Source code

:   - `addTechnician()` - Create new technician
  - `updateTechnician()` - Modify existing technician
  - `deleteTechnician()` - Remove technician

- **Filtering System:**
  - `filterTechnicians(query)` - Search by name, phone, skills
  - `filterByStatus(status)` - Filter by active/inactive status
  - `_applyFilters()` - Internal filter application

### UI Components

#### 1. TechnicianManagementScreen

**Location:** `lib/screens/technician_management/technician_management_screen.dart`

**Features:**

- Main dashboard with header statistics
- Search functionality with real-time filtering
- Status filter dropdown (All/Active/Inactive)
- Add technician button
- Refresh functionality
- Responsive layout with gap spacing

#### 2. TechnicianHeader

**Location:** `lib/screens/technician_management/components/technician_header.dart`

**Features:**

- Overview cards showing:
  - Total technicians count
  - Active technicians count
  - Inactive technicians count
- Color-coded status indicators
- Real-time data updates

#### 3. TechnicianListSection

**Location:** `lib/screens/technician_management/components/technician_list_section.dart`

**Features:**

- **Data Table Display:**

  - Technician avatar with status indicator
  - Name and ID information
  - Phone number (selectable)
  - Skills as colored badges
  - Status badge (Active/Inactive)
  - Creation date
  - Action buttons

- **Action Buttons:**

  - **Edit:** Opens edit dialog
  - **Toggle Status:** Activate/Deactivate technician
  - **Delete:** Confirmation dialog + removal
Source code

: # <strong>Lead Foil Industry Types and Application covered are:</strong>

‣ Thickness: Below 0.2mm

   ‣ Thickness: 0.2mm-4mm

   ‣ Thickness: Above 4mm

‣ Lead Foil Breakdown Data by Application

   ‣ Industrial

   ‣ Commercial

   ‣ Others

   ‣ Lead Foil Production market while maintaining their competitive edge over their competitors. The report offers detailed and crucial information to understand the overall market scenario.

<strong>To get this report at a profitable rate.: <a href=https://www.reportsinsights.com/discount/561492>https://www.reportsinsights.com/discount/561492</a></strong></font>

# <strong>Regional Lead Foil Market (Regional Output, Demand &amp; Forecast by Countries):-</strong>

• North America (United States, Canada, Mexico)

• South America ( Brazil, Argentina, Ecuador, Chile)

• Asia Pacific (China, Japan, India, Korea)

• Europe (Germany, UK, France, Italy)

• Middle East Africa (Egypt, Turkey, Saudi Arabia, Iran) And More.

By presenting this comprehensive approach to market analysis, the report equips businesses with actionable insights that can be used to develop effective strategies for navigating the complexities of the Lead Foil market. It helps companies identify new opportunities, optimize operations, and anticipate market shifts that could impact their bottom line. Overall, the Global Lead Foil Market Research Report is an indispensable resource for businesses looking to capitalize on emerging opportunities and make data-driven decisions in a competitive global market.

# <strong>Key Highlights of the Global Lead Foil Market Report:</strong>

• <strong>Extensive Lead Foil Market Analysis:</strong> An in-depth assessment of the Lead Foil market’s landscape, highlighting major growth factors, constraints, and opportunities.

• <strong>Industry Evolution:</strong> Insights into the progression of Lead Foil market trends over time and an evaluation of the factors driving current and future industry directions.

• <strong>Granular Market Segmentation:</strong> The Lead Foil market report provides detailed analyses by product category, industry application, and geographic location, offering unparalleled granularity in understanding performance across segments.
---
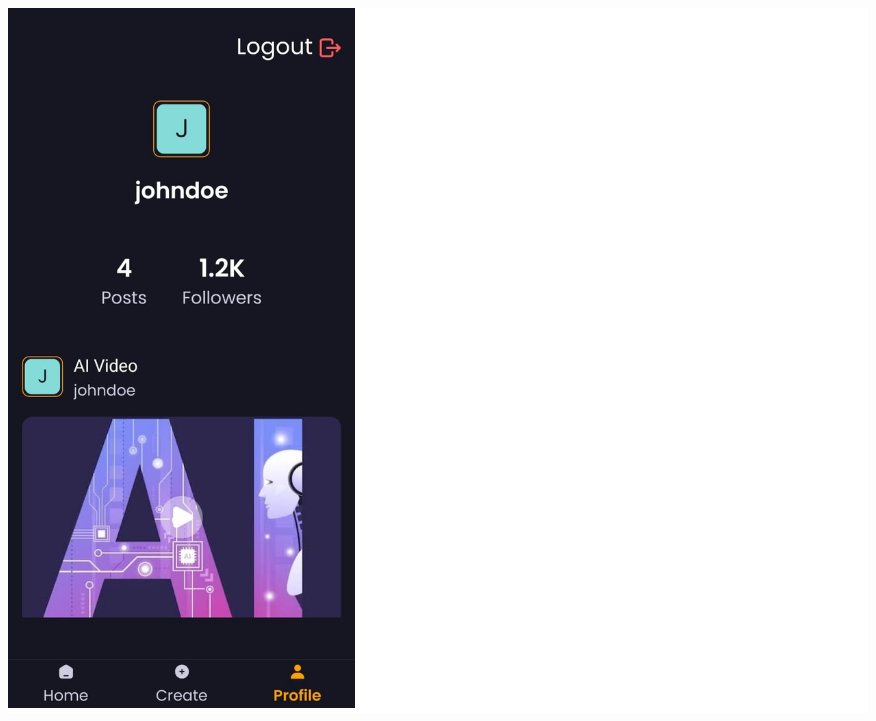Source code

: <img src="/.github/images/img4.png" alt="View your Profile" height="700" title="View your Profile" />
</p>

* Goal of the exercise
Can you pull every line from the material above that contains the string "strong"? Treat uppercase and lowercase as different.

* Completed exercise
: # <strong>Lead Foil Industry Types and Application covered are:</strong>
<strong>To get this report at a profitable rate.: <a href=https://www.reportsinsights.com/discount/561492>https://www.reportsinsights.com/discount/561492</a></strong></font>
# <strong>Regional Lead Foil Market (Regional Output, Demand &amp; Forecast by Countries):-</strong>
# <strong>Key Highlights of the Global Lead Foil Market Report:</strong>
• <strong>Extensive Lead Foil Market Analysis:</strong> An in-depth assessment of the Lead Foil market’s landscape, highlighting major growth factors, constraints, and opportunities.
• <strong>Industry Evolution:</strong> Insights into the progression of Lead Foil market trends over time and an evaluation of the factors driving current and future industry directions.
• <strong>Granular Market Segmentation:</strong> The Lead Foil market report provides detailed analyses by product category, industry application, and geographic location, offering unparalleled granularity in understanding performance across segments.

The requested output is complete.